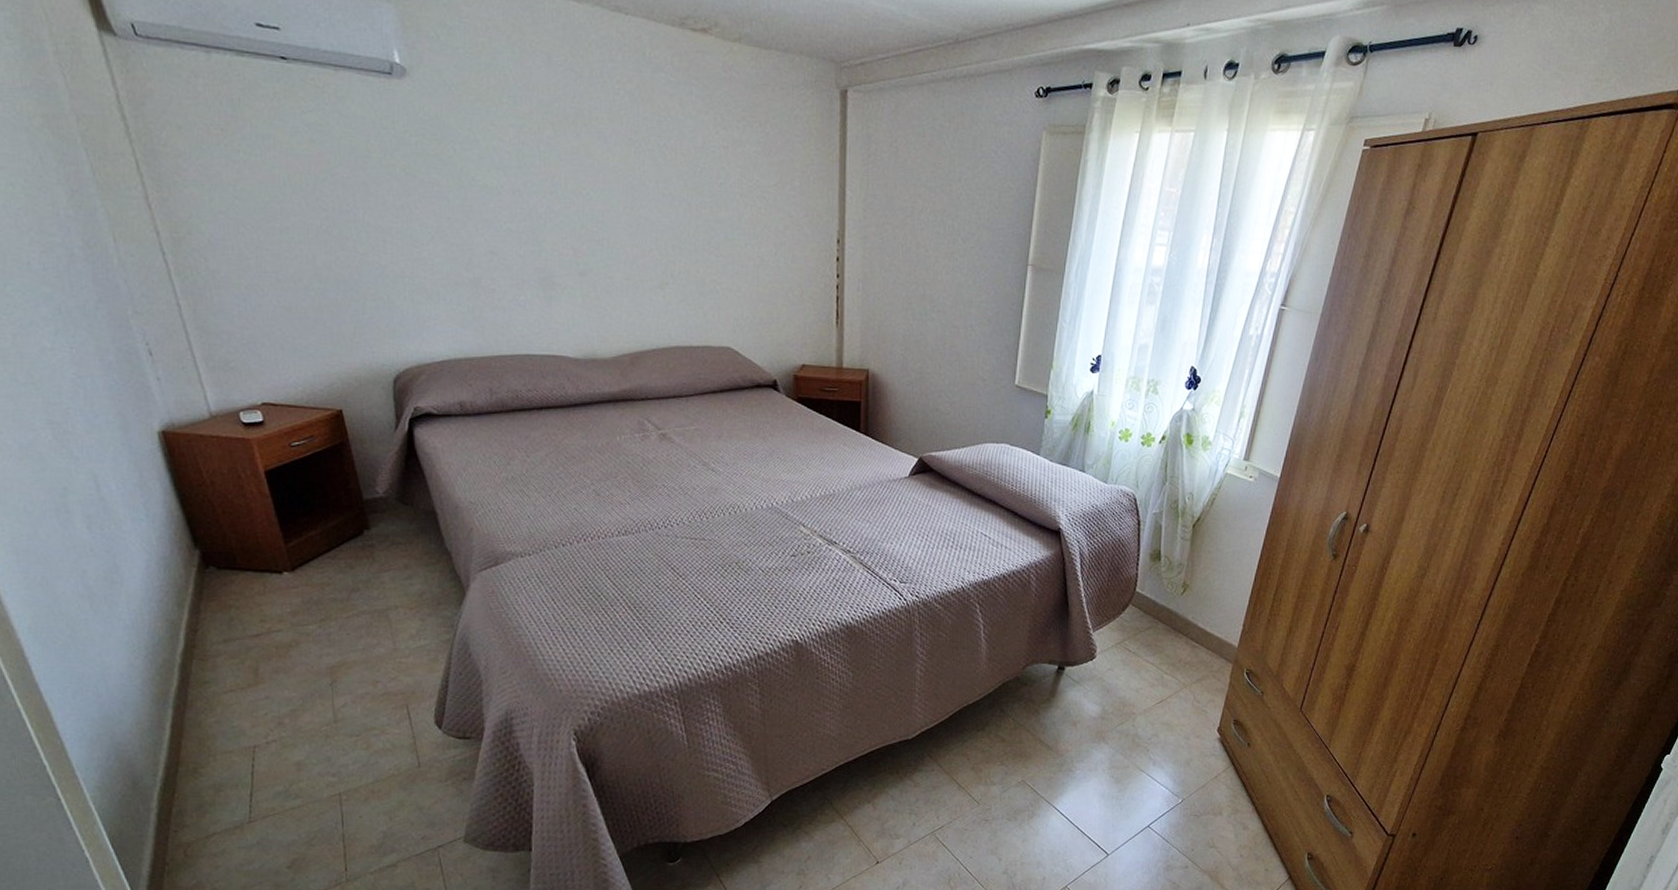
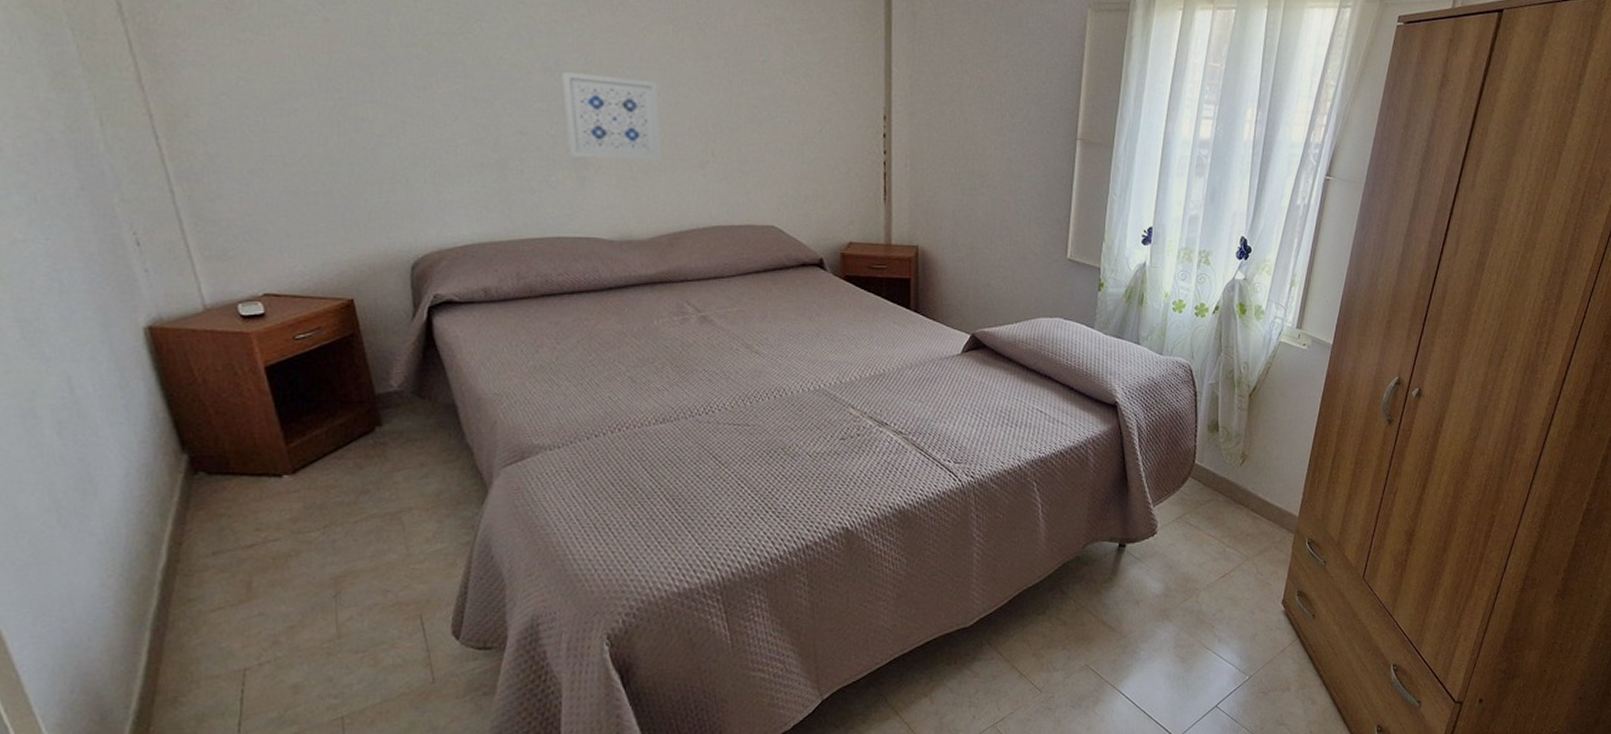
wall art: none [529,192,624,282] -> present [561,71,662,161]

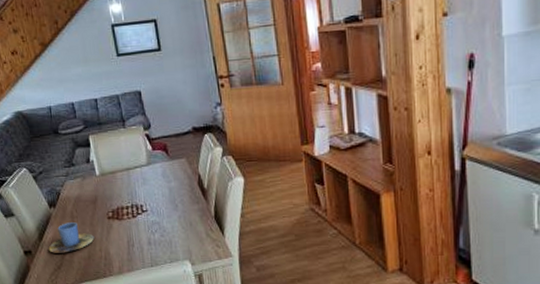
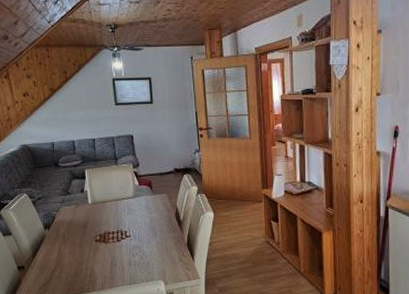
cup: present [48,222,95,253] -> none [40,243,82,270]

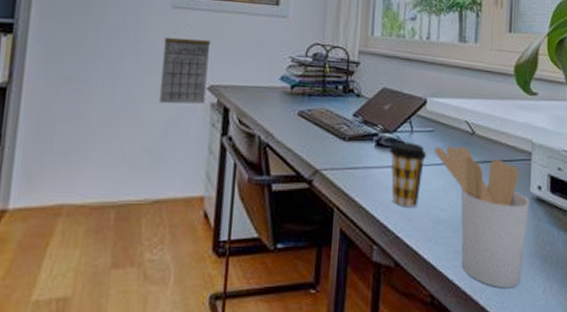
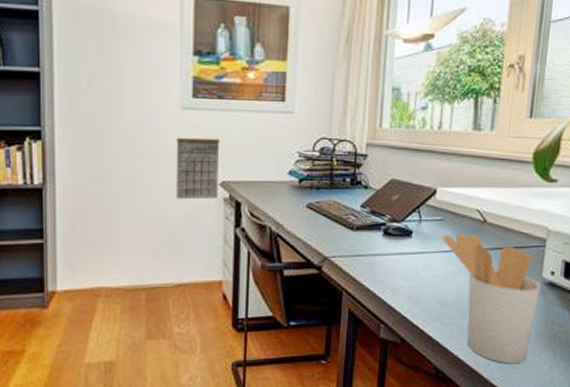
coffee cup: present [389,141,427,207] -> none [396,230,435,291]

Exercise details -> Exact reproduction is required for the lines from the one containing "cup: present [48,222,95,253]" through the end of the material, and for those lines only, without pictures.

Task response ->
cup: present [48,222,95,253] -> none [40,243,82,270]

coffee cup: present [389,141,427,207] -> none [396,230,435,291]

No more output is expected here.